Dr. Barna Saha of AT&T Research will speak on "Clean Data and Unlimited Resources: A Probabilistic Way to a Fantasy World."
Over the last decade, while the quantity of digital data skyrocketed, the quality of data
remained far from perfect. Use of automated tools and fallible humans for data collection
and integration, complex storage, and unreliable channels for data processing and
communication all contribute to low quality of data. Since poor data quality can have
serious consequences on the results of data analyses, the importance of veracity, the fourth
'V' of Big Data, is increasingly being recognized. On the other hand, with the rise of data
centers as a popular computing platform with intensive demand, the need for proper
allocation of data center resources is more important than ever.
In the first part of this talk, we develop scalable (near-linear time) algorithms to repair
semi-structured data, such as XML, popular for data interchange and storage. While more
than half of Web data is XML, a large fraction of it is erroneous, with the major source of
errors being mismatch between open and close tags. This problem of repairing XML data
leads to a broad class of problems that we call the ``Language Edit Distance Problem’’:
given a string σ over alphabet Σ and a grammar G defined over Σ, compute the minimum
number of repairs (insertions, deletions and substitutions), that are required to map σ into a
valid member of G. The language edit distance problem is a significant generalization of
the widely used string edit distance problem and has many applications beyond data
quality, in compiler optimization, natural language processing, biological sciences, etc.
Randomization here plays a crucial role in the design and analysis of algorithms.
In the second part of the talk, we summarize our contributions in resource allocation
problems. Specifically, we present our work on a powerful probabilistic method, the
Lovász Local Lemma, and show how this leads to resolving a major open question, and the
very first set of algorithms for a large class of combinatorial optimization problems.

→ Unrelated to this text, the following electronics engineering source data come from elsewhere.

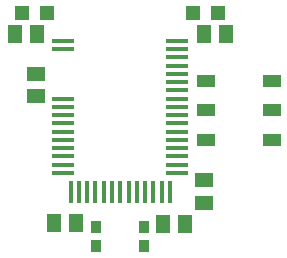
<source format=gbr>
G04 EAGLE Gerber RS-274X export*
G75*
%MOMM*%
%FSLAX34Y34*%
%LPD*%
%INSolderpaste Top*%
%IPPOS*%
%AMOC8*
5,1,8,0,0,1.08239X$1,22.5*%
G01*
%ADD10R,1.850000X0.450000*%
%ADD11R,0.450000X1.850000*%
%ADD12R,1.200000X1.200000*%
%ADD13R,1.300000X1.500000*%
%ADD14R,1.500000X1.300000*%
%ADD15R,1.500000X1.000000*%
%ADD16R,0.900000X1.000000*%


D10*
X-48250Y84450D03*
X-48250Y77450D03*
X-48250Y35450D03*
X-48250Y28450D03*
X-48250Y21450D03*
X-48250Y14450D03*
X-48250Y7450D03*
X-48250Y450D03*
X-48250Y-6550D03*
X-48250Y-13550D03*
X-48250Y-20550D03*
X-48250Y-27550D03*
D11*
X-42000Y-43800D03*
X-35000Y-43800D03*
X-28000Y-43800D03*
X-21000Y-43800D03*
X-14000Y-43800D03*
X-7000Y-43800D03*
X0Y-43800D03*
X7000Y-43800D03*
X14000Y-43800D03*
X21000Y-43800D03*
X28000Y-43800D03*
X35000Y-43800D03*
X42000Y-43800D03*
D10*
X48250Y-27550D03*
X48250Y-20550D03*
X48250Y-13550D03*
X48250Y-6550D03*
X48250Y450D03*
X48250Y7450D03*
X48250Y14450D03*
X48250Y21450D03*
X48250Y28450D03*
X48250Y35450D03*
X48250Y42450D03*
X48250Y49450D03*
X48250Y56450D03*
X48250Y63450D03*
X48250Y70450D03*
X48250Y77450D03*
X48250Y84450D03*
D12*
X-61890Y107950D03*
X-82890Y107950D03*
X61890Y107950D03*
X82890Y107950D03*
D13*
X-70510Y90170D03*
X-89510Y90170D03*
X70510Y90170D03*
X89510Y90170D03*
D14*
X-71120Y37490D03*
X-71120Y56490D03*
D13*
X-37490Y-69850D03*
X-56490Y-69850D03*
D15*
X72330Y400D03*
X72330Y25400D03*
X72330Y50400D03*
X128330Y50400D03*
X128330Y25400D03*
X128330Y400D03*
D16*
X20500Y-73280D03*
X20500Y-89280D03*
X-20500Y-89280D03*
X-20500Y-73280D03*
D13*
X55220Y-71120D03*
X36220Y-71120D03*
D14*
X71120Y-52680D03*
X71120Y-33680D03*
M02*

</source>
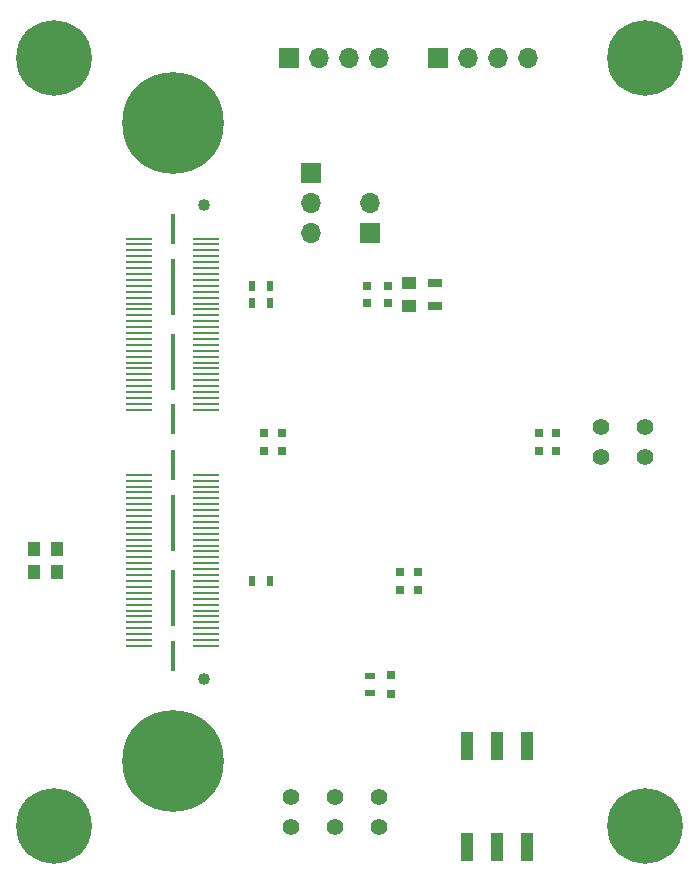
<source format=gts>
G04 #@! TF.FileFunction,Soldermask,Top*
%FSLAX46Y46*%
G04 Gerber Fmt 4.6, Leading zero omitted, Abs format (unit mm)*
G04 Created by KiCad (PCBNEW 4.0.7) date 09/10/18 12:16:13*
%MOMM*%
%LPD*%
G01*
G04 APERTURE LIST*
%ADD10C,0.100000*%
%ADD11R,2.268220X0.279400*%
%ADD12R,0.429260X2.540000*%
%ADD13R,0.429260X4.699000*%
%ADD14C,1.018540*%
%ADD15R,1.250000X1.000000*%
%ADD16R,0.750000X0.800000*%
%ADD17R,0.800000X0.750000*%
%ADD18R,1.000000X1.250000*%
%ADD19R,0.800000X0.800000*%
%ADD20R,1.300000X0.700000*%
%ADD21C,6.400000*%
%ADD22C,0.600000*%
%ADD23C,8.600000*%
%ADD24R,1.700000X1.700000*%
%ADD25O,1.700000X1.700000*%
%ADD26R,1.120000X2.440000*%
%ADD27C,1.400000*%
%ADD28R,0.500000X0.900000*%
%ADD29R,0.900000X0.500000*%
G04 APERTURE END LIST*
D10*
D11*
X62132340Y-55250860D03*
X67867660Y-55250860D03*
X62132340Y-55751240D03*
X67867660Y-55751240D03*
X62132340Y-56251620D03*
X67867660Y-56251620D03*
X62132340Y-56752000D03*
X67867660Y-56752000D03*
X62132340Y-57252380D03*
X67867660Y-57252380D03*
X62132340Y-57750220D03*
X67867660Y-57750220D03*
X62132340Y-58250600D03*
X67867660Y-58250600D03*
X62132340Y-58750980D03*
X67867660Y-58750980D03*
X62132340Y-59251360D03*
X67867660Y-59251360D03*
X62132340Y-59751740D03*
X67867660Y-59751740D03*
X62132340Y-60252120D03*
X67867660Y-60252120D03*
X62132340Y-60752500D03*
X67867660Y-60752500D03*
X62132340Y-61250340D03*
X67867660Y-61250340D03*
X62132340Y-61750720D03*
X67867660Y-61750720D03*
X62132340Y-62251100D03*
X67867660Y-62251100D03*
X62132340Y-62751480D03*
X67867660Y-62751480D03*
X62132340Y-63251860D03*
X67867660Y-63251860D03*
X62132340Y-63752240D03*
X67867660Y-63752240D03*
X62132340Y-64250080D03*
X67867660Y-64250080D03*
X62132340Y-64750460D03*
X67867660Y-64750460D03*
X62132340Y-65250840D03*
X67867660Y-65250840D03*
X62132340Y-65751220D03*
X67867660Y-65751220D03*
X62132340Y-66251600D03*
X67867660Y-66251600D03*
X62132340Y-66751980D03*
X67867660Y-66751980D03*
X62132340Y-67252360D03*
X67867660Y-67252360D03*
X62132340Y-67750200D03*
X67867660Y-67750200D03*
X62132340Y-68250580D03*
X67867660Y-68250580D03*
X62132340Y-68750960D03*
X67867660Y-68750960D03*
X62132340Y-69251340D03*
X67867660Y-69251340D03*
X62132340Y-69751720D03*
X67867660Y-69751720D03*
X62132340Y-75248280D03*
X67867660Y-75248280D03*
X62132340Y-75748660D03*
X67867660Y-75748660D03*
X62132340Y-76249040D03*
X67867660Y-76249040D03*
X62132340Y-76749420D03*
X67867660Y-76749420D03*
X62132340Y-77249800D03*
X67867660Y-77249800D03*
X62132340Y-77747640D03*
X67867660Y-77747640D03*
X62132340Y-78248020D03*
X67867660Y-78248020D03*
X62132340Y-78748400D03*
X67867660Y-78748400D03*
X62132340Y-79248780D03*
X67867660Y-79248780D03*
X62132340Y-79749160D03*
X67867660Y-79749160D03*
X62132340Y-80249540D03*
X67867660Y-80249540D03*
X62132340Y-80749920D03*
X67867660Y-80749920D03*
X62132340Y-81247760D03*
X67867660Y-81247760D03*
X62132340Y-81748140D03*
X67867660Y-81748140D03*
X62132340Y-82248520D03*
X67867660Y-82248520D03*
X62132340Y-82748900D03*
X67867660Y-82748900D03*
X62132340Y-83249280D03*
X67867660Y-83249280D03*
X62132340Y-83749660D03*
X67867660Y-83749660D03*
X62132340Y-84247500D03*
X67867660Y-84247500D03*
X62132340Y-84747880D03*
X67867660Y-84747880D03*
X62132340Y-85248260D03*
X67867660Y-85248260D03*
X62132340Y-85748640D03*
X67867660Y-85748640D03*
X62132340Y-86249020D03*
X67867660Y-86249020D03*
X62132340Y-86749400D03*
X67867660Y-86749400D03*
X62132340Y-87249780D03*
X67867660Y-87249780D03*
X62132340Y-87747620D03*
X67867660Y-87747620D03*
X62132340Y-88248000D03*
X67867660Y-88248000D03*
X62132340Y-88748380D03*
X67867660Y-88748380D03*
X62132340Y-89248760D03*
X67867660Y-89248760D03*
X62132340Y-89749140D03*
X67867660Y-89749140D03*
D12*
X65000000Y-54435520D03*
D13*
X65000000Y-59325020D03*
X65000000Y-65675020D03*
D12*
X65000000Y-70567060D03*
X65000000Y-74432940D03*
D13*
X65000000Y-79324980D03*
X65000000Y-85674980D03*
D12*
X65000000Y-90564480D03*
D14*
X67669540Y-52436540D03*
X67669540Y-92563460D03*
D15*
X85000000Y-61000000D03*
X85000000Y-59000000D03*
D16*
X83250000Y-60750000D03*
X83250000Y-59250000D03*
D17*
X74250000Y-71750000D03*
X72750000Y-71750000D03*
X74250000Y-73250000D03*
X72750000Y-73250000D03*
X96000000Y-71750000D03*
X97500000Y-71750000D03*
X96000000Y-73250000D03*
X97500000Y-73250000D03*
D16*
X85750000Y-83500000D03*
X85750000Y-85000000D03*
X84250000Y-83500000D03*
X84250000Y-85000000D03*
X81500000Y-60750000D03*
X81500000Y-59250000D03*
D18*
X55250000Y-83500000D03*
X53250000Y-83500000D03*
X55250000Y-81500000D03*
X53250000Y-81500000D03*
D19*
X83500000Y-92200000D03*
X83500000Y-93800000D03*
D20*
X87250000Y-59050000D03*
X87250000Y-60950000D03*
D21*
X55000000Y-40000000D03*
D22*
X57400000Y-40000000D03*
X56697056Y-41697056D03*
X55000000Y-42400000D03*
X53302944Y-41697056D03*
X52600000Y-40000000D03*
X53302944Y-38302944D03*
X55000000Y-37600000D03*
X56697056Y-38302944D03*
D21*
X55000000Y-105000000D03*
D22*
X57400000Y-105000000D03*
X56697056Y-106697056D03*
X55000000Y-107400000D03*
X53302944Y-106697056D03*
X52600000Y-105000000D03*
X53302944Y-103302944D03*
X55000000Y-102600000D03*
X56697056Y-103302944D03*
D21*
X105000000Y-105000000D03*
D22*
X107400000Y-105000000D03*
X106697056Y-106697056D03*
X105000000Y-107400000D03*
X103302944Y-106697056D03*
X102600000Y-105000000D03*
X103302944Y-103302944D03*
X105000000Y-102600000D03*
X106697056Y-103302944D03*
D21*
X105000000Y-40000000D03*
D22*
X107400000Y-40000000D03*
X106697056Y-41697056D03*
X105000000Y-42400000D03*
X103302944Y-41697056D03*
X102600000Y-40000000D03*
X103302944Y-38302944D03*
X105000000Y-37600000D03*
X106697056Y-38302944D03*
D23*
X65000000Y-99500000D03*
X65000000Y-45500000D03*
D24*
X76750000Y-49670000D03*
D25*
X76750000Y-52210000D03*
X76750000Y-54750000D03*
D24*
X81750000Y-54750000D03*
D25*
X81750000Y-52210000D03*
D26*
X95040000Y-98195000D03*
X89960000Y-106805000D03*
X92500000Y-98195000D03*
X92500000Y-106805000D03*
X89960000Y-98195000D03*
X95040000Y-106805000D03*
D24*
X87500000Y-40000000D03*
D25*
X90040000Y-40000000D03*
X92580000Y-40000000D03*
X95120000Y-40000000D03*
D24*
X74880000Y-40000000D03*
D25*
X77420000Y-40000000D03*
X79960000Y-40000000D03*
X82500000Y-40000000D03*
D27*
X105000000Y-73790000D03*
X105000000Y-71250000D03*
X101250000Y-73750000D03*
X101250000Y-71210000D03*
X78750000Y-105040000D03*
X78750000Y-102500000D03*
X82500000Y-105040000D03*
X82500000Y-102500000D03*
D28*
X71750000Y-59250000D03*
X73250000Y-59250000D03*
X73250000Y-60750000D03*
X71750000Y-60750000D03*
X71750000Y-84250000D03*
X73250000Y-84250000D03*
D29*
X81750000Y-93750000D03*
X81750000Y-92250000D03*
D27*
X75000000Y-105040000D03*
X75000000Y-102500000D03*
M02*

</source>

Barna Saha is a Senior Member of Technical Staff Research at AT&T-Shannon Labs, and has been there since August 2011 after completing her Ph.D. from the University of Maryland, College Park working with Samir Khuller. Her research interests span algorithm design and analysis, discrete optimization, and foundational aspects of databases and data management. She received a Dean's Dissertation Fellowship Award for excellence in dissertation research. She is the recipient of the best paper award at the Very Large Data Bases Conference (VLDB'09) for her work on uncertain ranking. Her work on designing scalable algorithms for data quality problems was the
finalist for best paper awards at IEEE International Conference on Data Engineering (ICDE'12).
Events are free and open to the public unless otherwise noted.